Find the equation of the line passing through $P(1,2)$ with slope $m=3$.

Using point-slope form: $$y-2=3(x-1).$$

Convert to slope-intercept form: $$\begin{aligned} y-2&=3(x-1)\\ y-2&=3x-3\\ y&=3x-1. \end{aligned}$$

Convert to general form: $$ y=3x-1 \implies 3x-y=1. $$ Equivalently, $$3x-y-1=0.$$

6. Given Two Points

The line passing through two distinct points $P(x_1,y_1)$ and $Q(x_2,y_2)$ has slope $$m=\dfrac{y_2-y_1}{x_2-x_1},\qquad x_1\neq x_2.$$ Its equation is then found using $$y-y_1=m(x-x_1).$$

Special cases:

If $x_1=x_2$, the line is vertical and has equation $x=x_1$.
If $y_1=y_2$, the line is horizontal and has equation $y=y_1$.

EXAMPLE 8

Find the line passing through $P(1,2)$ and $Q(4,7)$. Express your answer in the form $ax+by=c$, where $a,b,c\in\mathbb{Z}$.

First find the slope: $$m=\dfrac{7-2}{4-1}=\dfrac{5}{3}.$$

Use point-slope form with $P(1,2)$: $$y-2=\dfrac{5}{3}(x-1).$$

Convert to general form: $$\begin{aligned} y-2&=\dfrac{5}{3}(x-1)\\ 3(y-2)&=5(x-1)\\ 3y-6&=5x-5\\ -5x+3y&=1. \end{aligned}$$

Therefore, the equation is $$-5x+3y=1.$$

EXAMPLE 9 (Horizontal and Vertical Cases)

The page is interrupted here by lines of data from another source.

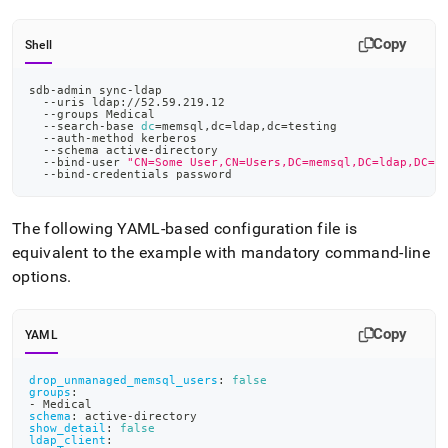
Copy
Shell
sdb-admin sync-ldap
  --uris ldap://52.59.219.12
  --groups Medical
  --search-base 
dc
=
memsql,dc
=
ldap,dc
=
testing
  --auth-method kerberos
  --schema active-directory
  --bind-user 
"CN=Some User,CN=Users,DC=memsql,DC=ldap,DC=t
  --bind-credentials password
The following YAML-based configuration file is
equivalent to the example with mandatory command-line
options
.
Copy
YAML
drop_unmanaged_memsql_users
:
false
groups
:
-
 Medical
schema
:
 active
-
directory
show_detail
:
false
ldap_client
:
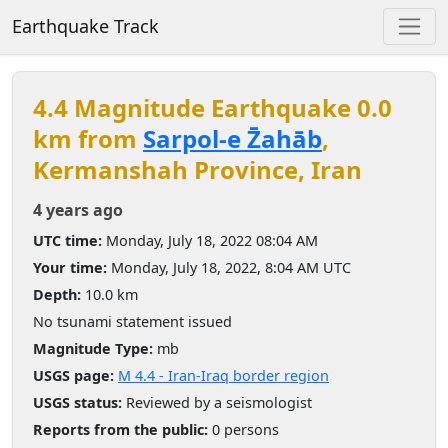
Earthquake Track
4.4 Magnitude Earthquake 0.0
km from
Sarpol-e Z̄ahāb
,
Kermanshah Province, Iran
4 years ago
UTC time:
Monday, July 18, 2022 08:04 AM
Your time:
Monday, July 18, 2022, 8:04 AM UTC
Depth:
10.0 km
No tsunami statement issued
Magnitude Type:
mb
USGS page:
M 4.4 - Iran-Iraq border region
USGS status:
Reviewed by a seismologist
Reports from the public:
0 persons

(a) Find the line passing through $A(3,5)$ and $B(3,-2)$.

The $x$-coordinates are equal: $x_1=x_2=3$.
The slope is undefined because $$\dfrac{-2-5}{3-3}=\dfrac{-7}{0}.$$
Therefore, the line is vertical: $$x=3.$$

(b) Find the line passing through $C(-4,6)$ and $D(8,6)$.

The $y$-coordinates are equal: $y_1=y_2=6$.
The slope is $$m=\dfrac{6-6}{8-(-4)}=\dfrac{0}{12}=0.$$
Therefore, the line is horizontal: $$y=6.$$